Banyak intelektual menyyangkan adanya teks-teks yang bebas dibaca khalayak luas dan tidak pandang bulu. Divine Comedy (c. 1319) oleh penyair Italia Dante Alighieri (1265-1321) dianggap oleh beberapa orang mengandung ide-ide moral, filosofis, dan ilmiah tertentu yang terlalu berbahaya untuk direnungkan oleh non-cendekiawan. Demikian pula, beberapa cendekiawan mengeluhkan penggunaan bahasa sehari-hari alih-alih bahasa Latin, yang umumnya dipakai di buku-buku. Namun, masa telah berubah, dan bahasa lokal distandardisasi berkat usaha para editor yang mencoba membuat materi mereka lebih mudah dipahami oleh banyak pembaca.
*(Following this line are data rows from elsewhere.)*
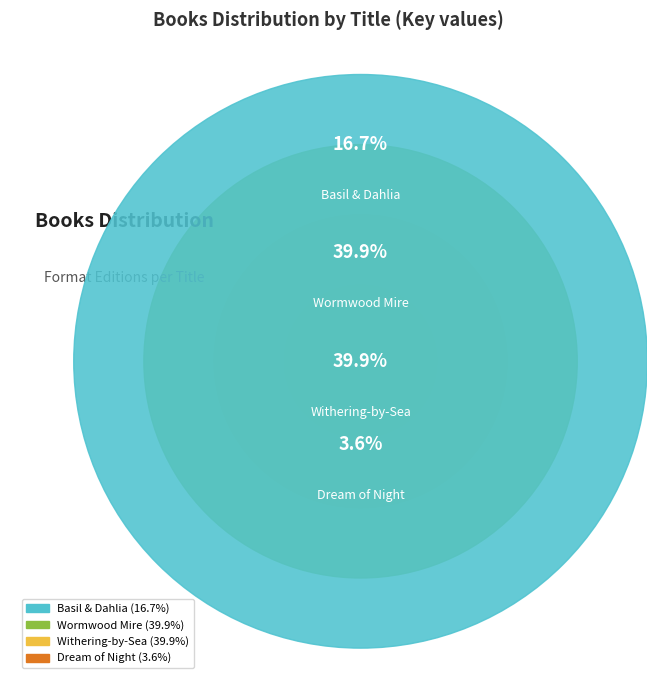

To the nearest percent, what is the average slice percentage?

25%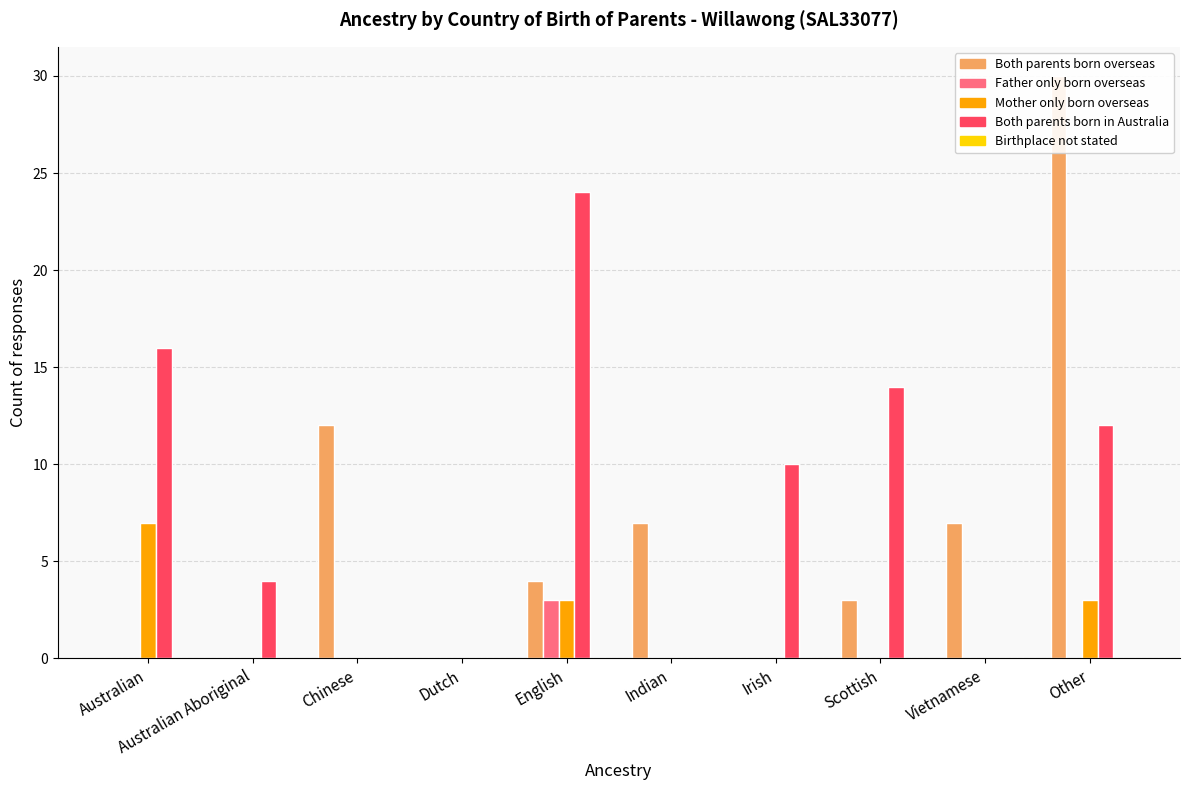

List the labels in order of Both parents born overseas value, smallest first.

Australian, Australian Aboriginal, Dutch, Irish, Scottish, English, Indian, Vietnamese, Chinese, Other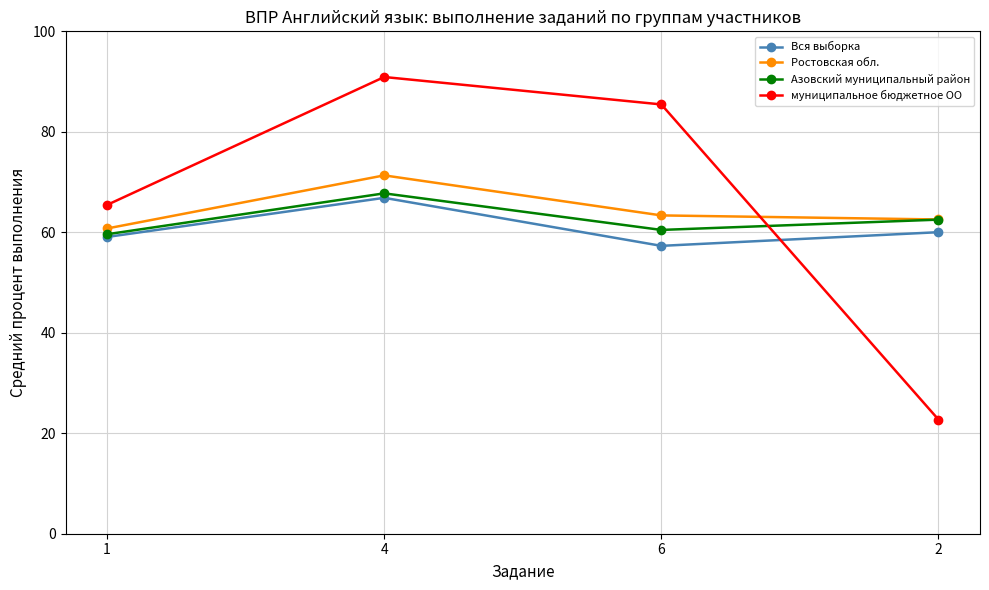

In муниципальное бюджетное ОО, how many points are higher than both neighbors (excluding endpoints)?

1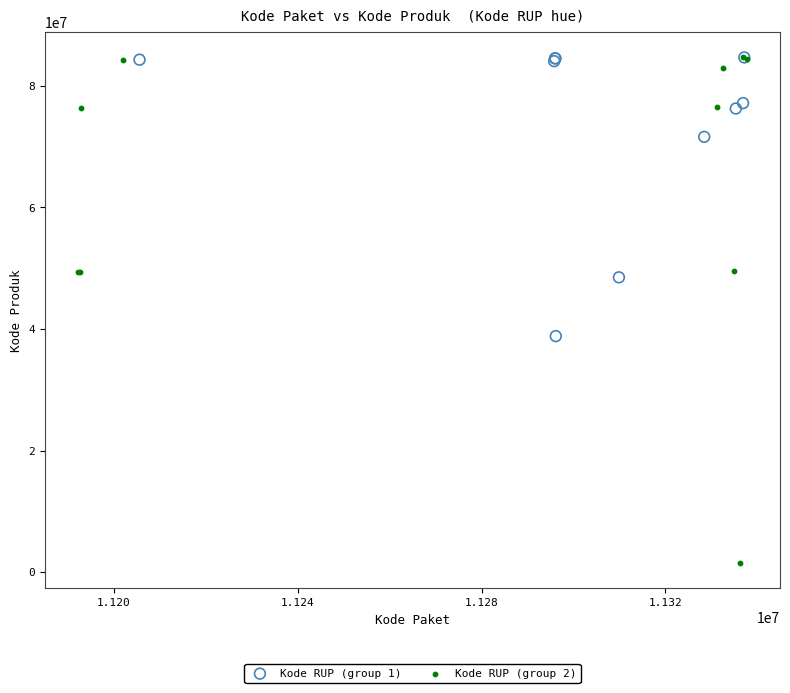

What are all the series names shown in the legend?

Kode RUP (group 1), Kode RUP (group 2)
Selain itu, percetakan juga meningkatkan penggunaan tanda baca.
Buku instruksi menjadi salah satu masalah pelik. Percetakan memproduksi kiat perdagangan mengenai apa pun, mulai dari arsitektur hingga tembikar dan yang terjadi adalah ada beberapa orang, terutama dari serikat pekerja, tidak begitu senang dengan fakta bahwa informasi rinci tentang keterampilan yang dianggap sebagai 'rahasia sukses' disebar ke siapapun yang dapat membeli buku. Pada akhirnya, buku cetak juga terkadang menjadi tantangan bagi tradisi lisan seperti para profesional yang melantunkan lagu, puisi lirikal, dan cerita rakyat. Di sisi lain, banyak penulis dan cendekiawan menyalin tradisi-tradisi ini ke dalam bentuk cetak dan melestarikannya untuk generasi mendatang hingga hari ini dan seterusnya.